In mild forms, ovarian hyperstimulation syndrome usually resolves spontaneously. In case of its worsening, close monitoring, analgesic and antiemetic treatment may be considered. Additional therapy may consist of an adequate oral fluid intake, monitoring of the weight and abdominal circumference, laboratory findings, physical and ultrasound examinations.

Nonsteroidal anti-inflammatory regimens are contraindicated, due to their negative effect on renal function.

Hospital admission is reserved for the most severe cases of ovarian hyperstimulation syndrome. The indications are as follows: severe abdominal pain, oliguria, anuria, dyspnoea, tachypnoea, hypotension, dizziness, syncope, electrolyte disbalance and haemoconcentration.

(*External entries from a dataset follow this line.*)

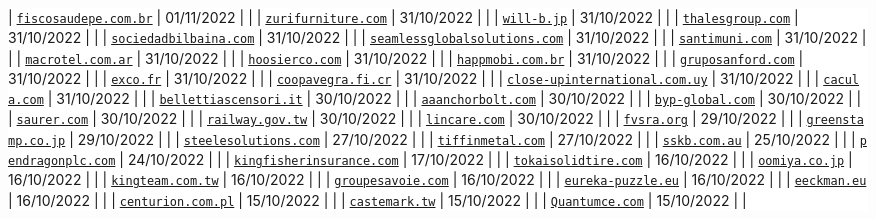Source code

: | [`fiscosaudepe.com.br`](https://google.com/search?q=fiscosaudepe.com.br) | 01/11/2022 |   |
| [`zurifurniture.com`](https://google.com/search?q=zurifurniture.com) | 31/10/2022 |   |
| [`will-b.jp`](https://google.com/search?q=will-b.jp) | 31/10/2022 |   |
| [`thalesgroup.com`](https://google.com/search?q=thalesgroup.com) | 31/10/2022 |   |
| [`sociedadbilbaina.com`](https://google.com/search?q=sociedadbilbaina.com) | 31/10/2022 |   |
| [`seamlessglobalsolutions.com`](https://google.com/search?q=seamlessglobalsolutions.com) | 31/10/2022 |   |
| [`santimuni.com`](https://google.com/search?q=santimuni.com) | 31/10/2022 |   |
| [`macrotel.com.ar`](https://google.com/search?q=macrotel.com.ar) | 31/10/2022 |   |
| [`hoosierco.com`](https://google.com/search?q=hoosierco.com) | 31/10/2022 |   |
| [`happmobi.com.br`](https://google.com/search?q=happmobi.com.br) | 31/10/2022 |   |
| [`gruposanford.com`](https://google.com/search?q=gruposanford.com) | 31/10/2022 |   |
| [`exco.fr`](https://google.com/search?q=exco.fr) | 31/10/2022 |   |
| [`coopavegra.fi.cr`](https://google.com/search?q=coopavegra.fi.cr) | 31/10/2022 |   |
| [`close-upinternational.com.uy`](https://google.com/search?q=close-upinternational.com.uy) | 31/10/2022 |   |
| [`cacula.com`](https://google.com/search?q=cacula.com) | 31/10/2022 |   |
| [`bellettiascensori.it`](https://google.com/search?q=bellettiascensori.it) | 30/10/2022 |   |
| [`aaanchorbolt.com`](https://google.com/search?q=aaanchorbolt.com) | 30/10/2022 |   |
| [`byp-global.com`](https://google.com/search?q=byp-global.com) | 30/10/2022 |   |
| [`saurer.com`](https://google.com/search?q=saurer.com) | 30/10/2022 |   |
| [`railway.gov.tw`](https://google.com/search?q=railway.gov.tw) | 30/10/2022 |   |
| [`lincare.com`](https://google.com/search?q=lincare.com) | 30/10/2022 |   |
| [`fvsra.org`](https://google.com/search?q=fvsra.org) | 29/10/2022 |   |
| [`greenstamp.co.jp`](https://google.com/search?q=greenstamp.co.jp) | 29/10/2022 |   |
| [`steelesolutions.com`](https://google.com/search?q=steelesolutions.com) | 27/10/2022 |   |
| [`tiffinmetal.com`](https://google.com/search?q=tiffinmetal.com) | 27/10/2022 |   |
| [`sskb.com.au`](https://google.com/search?q=sskb.com.au) | 25/10/2022 |   |
| [`pendragonplc.com`](https://google.com/search?q=pendragonplc.com) | 24/10/2022 |   |
| [`kingfisherinsurance.com`](https://google.com/search?q=kingfisherinsurance.com) | 17/10/2022 |   |
| [`tokaisolidtire.com`](https://google.com/search?q=tokaisolidtire.com) | 16/10/2022 |   |
| [`oomiya.co.jp`](https://google.com/search?q=oomiya.co.jp) | 16/10/2022 |   |
| [`kingteam.com.tw`](https://google.com/search?q=kingteam.com.tw) | 16/10/2022 |   |
| [`groupesavoie.com`](https://google.com/search?q=groupesavoie.com) | 16/10/2022 |   |
| [`eureka-puzzle.eu`](https://google.com/search?q=eureka-puzzle.eu) | 16/10/2022 |   |
| [`eeckman.eu`](https://google.com/search?q=eeckman.eu) | 16/10/2022 |   |
| [`centurion.com.pl`](https://google.com/search?q=centurion.com.pl) | 15/10/2022 |   |
| [`castemark.tw`](https://google.com/search?q=castemark.tw) | 15/10/2022 |   |
| [`Quantumce.com`](https://google.com/search?q=Quantumce.com) | 15/10/2022 |   |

Individuals with severe forms of ovarian hyperstimulation syndrome are candidates for thromboprophylaxis treatment. In such cases, low molecular weight heparin should be administred (LMWH). (4)

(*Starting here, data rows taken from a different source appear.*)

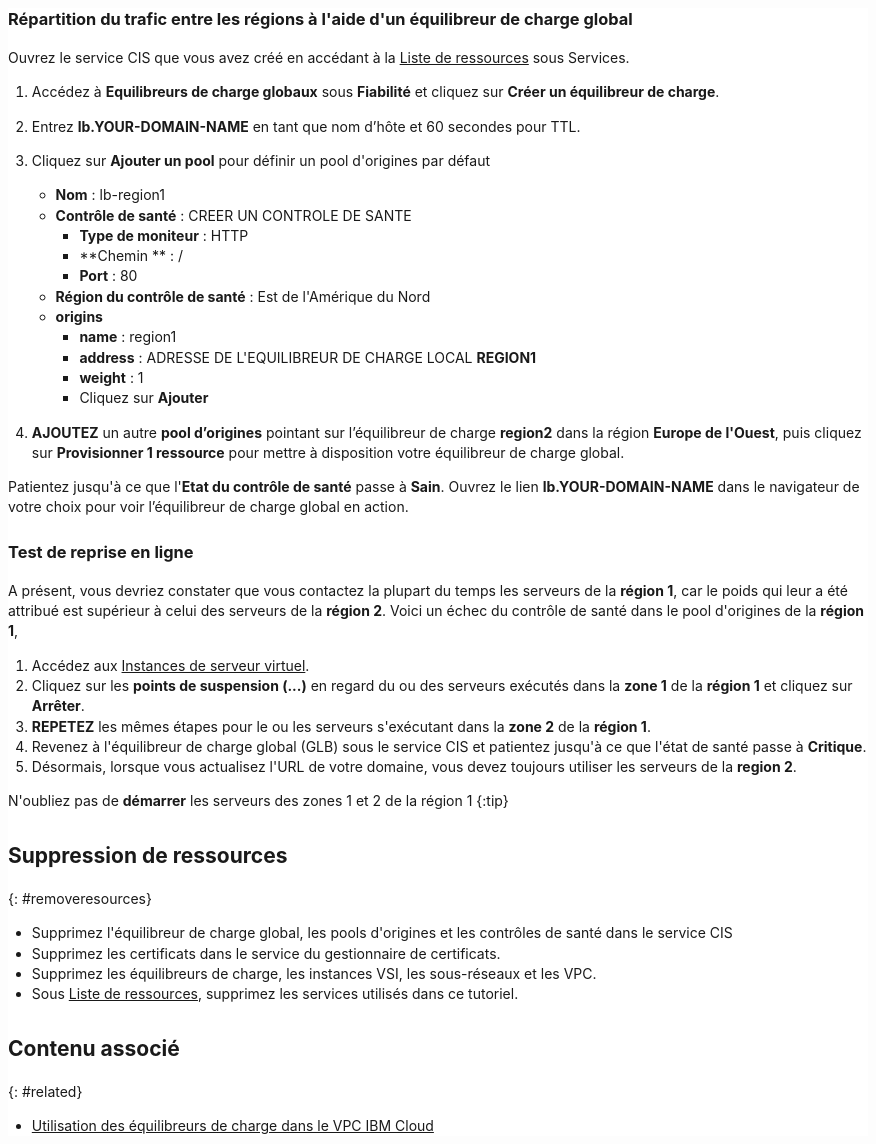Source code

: ### Répartition du trafic entre les régions à l'aide d'un équilibreur de charge global 
Ouvrez le service CIS que vous avez créé en accédant à la [Liste de ressources](https://{DomainName}/resources) sous Services. 

1. Accédez à **Equilibreurs de charge globaux** sous **Fiabilité** et cliquez sur **Créer un équilibreur de charge**.
2. Entrez **lb.YOUR-DOMAIN-NAME** en tant que nom d’hôte et 60 secondes pour TTL.
3. Cliquez sur **Ajouter un pool** pour définir un pool d'origines par défaut
   - **Nom** : lb-region1
   - **Contrôle de santé** : CREER UN CONTROLE DE SANTE 
     - **Type de moniteur** : HTTP
     - **Chemin ** : /
     - **Port** : 80
   - **Région du contrôle de santé** : Est de l'Amérique du Nord
   - **origins**
     - **name** : region1
     - **address** : ADRESSE DE L'EQUILIBREUR DE CHARGE LOCAL **REGION1**
     - **weight** : 1
     - Cliquez sur **Ajouter**

4. **AJOUTEZ** un autre **pool d’origines** pointant sur l’équilibreur de charge **region2** dans la région **Europe de l'Ouest**, puis cliquez sur **Provisionner 1 ressource** pour mettre à disposition votre équilibreur de charge global.

Patientez jusqu'à ce que l'**Etat du contrôle de santé** passe à **Sain**. Ouvrez le lien **lb.YOUR-DOMAIN-NAME** dans le navigateur de votre choix pour voir l’équilibreur de charge global en action.

### Test de reprise en ligne
A présent, vous devriez constater que vous contactez la plupart du temps les serveurs de la **région 1**, car le poids qui leur a été attribué est supérieur à celui des serveurs de la **région 2**. Voici un échec du contrôle de santé dans le pool d'origines de la **région 1**,

1. Accédez aux [Instances de serveur virtuel](https://{DomainName}/vpc/compute/vs).
2. Cliquez sur les **points de suspension (...)** en regard du ou des serveurs exécutés dans la **zone 1** de la **région 1** et cliquez sur **Arrêter**.
3. **REPETEZ** les mêmes étapes pour le ou les serveurs s'exécutant dans la **zone 2** de la **région 1**.
4. Revenez à l'équilibreur de charge global (GLB) sous le service CIS et patientez jusqu'à ce que l'état de santé passe à **Critique**.
5. Désormais, lorsque vous actualisez l'URL de votre domaine, vous devez toujours utiliser les serveurs de la **region 2**.

N'oubliez pas de **démarrer** les serveurs des zones 1 et 2 de la région 1
{:tip}

## Suppression de ressources 
{: #removeresources}

- Supprimez l'équilibreur de charge global, les pools d'origines et les contrôles de santé dans le service CIS 
- Supprimez les certificats dans le service du gestionnaire de certificats. 
- Supprimez les équilibreurs de charge, les instances VSI, les sous-réseaux et les VPC. 
- Sous [Liste de ressources](https://{DomainName}/resources), supprimez les services utilisés dans ce tutoriel.


## Contenu associé
{: #related}

* [Utilisation des équilibreurs de charge dans le VPC IBM Cloud](/docs/infrastructure/vpc-network?topic=vpc-network---beta-using-load-balancers-in-ibm-cloud-vpc#--beta-using-load-balancers-in-ibm-cloud-vpc)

Paracentesis should be performed in individuals with severe abdominal distension and pain caused by the presence of ascites, oliguria and reduced renal perfusion.

Intravenous colloid therapy is reserved for the individuals with large volumes of fluid removed by paracentesis.

The operative management is indicated if there are complications such as adnexal torsion, ovarian rupture or ectopic pregnancy.


The most common complications are the accumulation of fluids in the abdominal cavity (ascites), hemoconcentration, hypovolemia and electrolyte impairment.

The most common predisposing factors for the onset of adnexal torsion are ovarian cysts and pregnancy. The presence of ovarian enlargement, unilateral pain, nausea, leucocytosis and anaemia are indicators of adnexal torsion. (5)

Ovarian Torsion

The diagnosis is established by the use of vaginal and abdominal B-mode ultrasound, colour Doppler sonography. Doppler identifies ovarian vascularization. The absence of blood flow is indicative of ovarian torsion. Laparoscopic detorsion is the treatment of choice.

Ovarian haemorrhage is caused by the follicular rupture in case of an acute abdomen linked to the anaemia.

Thromboembolism is associated with ovarian hyperstimulation syndrome.


The primary prevention is based upon the appropriate recognition of predisposing factors for ovarian hyperstimulation syndrome. The application of gonadotrophins in ovarian insufficiency is important.

The secondary prevention represents the cancellation of the cycle (GnRH agonists or GnRH antagonists). (6)

GnRH antagonist protocol is represents a short and simple protocol with good clinical outcome in the prevention measures.


  1. Delvigne A, Rozenberg S.Review of clinical course and treatment of ovarian hyperstimulation syndrome (OHSS).Hum Reprod Update. 2003 Jan-Feb;9(1):77-96.
  2. Evbuomwan IO. Coexistent hemoconcentration and hypoosmolality during superovulation and in severe ovarian hyperstimulation syndrome: a volume homeostasis paradox. Fertil Steril. 2000 Jul;74(1):67-72.
  3. Golan A.Ovarian hyperstimulation syndrome: an update review.Obstet Gynecol Surv. 1989 Jun;44(6):430-40.
  4. Delvigne A, Rozenberg S.Review of clinical course and treatment of ovarian hyperstimulation syndrome (OHSS).Hum Reprod Update. 2003 Jan-Feb;9(1):77-96.
  5. Brinsden PR, Wada I.Diagnosis, prevention and management of ovarian hyperstimulation syndrome.Br J Obstet Gynaecol. 1995 Oct;102(10):767-72.
  6. European Society of Human Reproduction (ESHRE). Special Interest Group (SIG) guidelines on ovarian hyperstimulation syndrome (OHSS).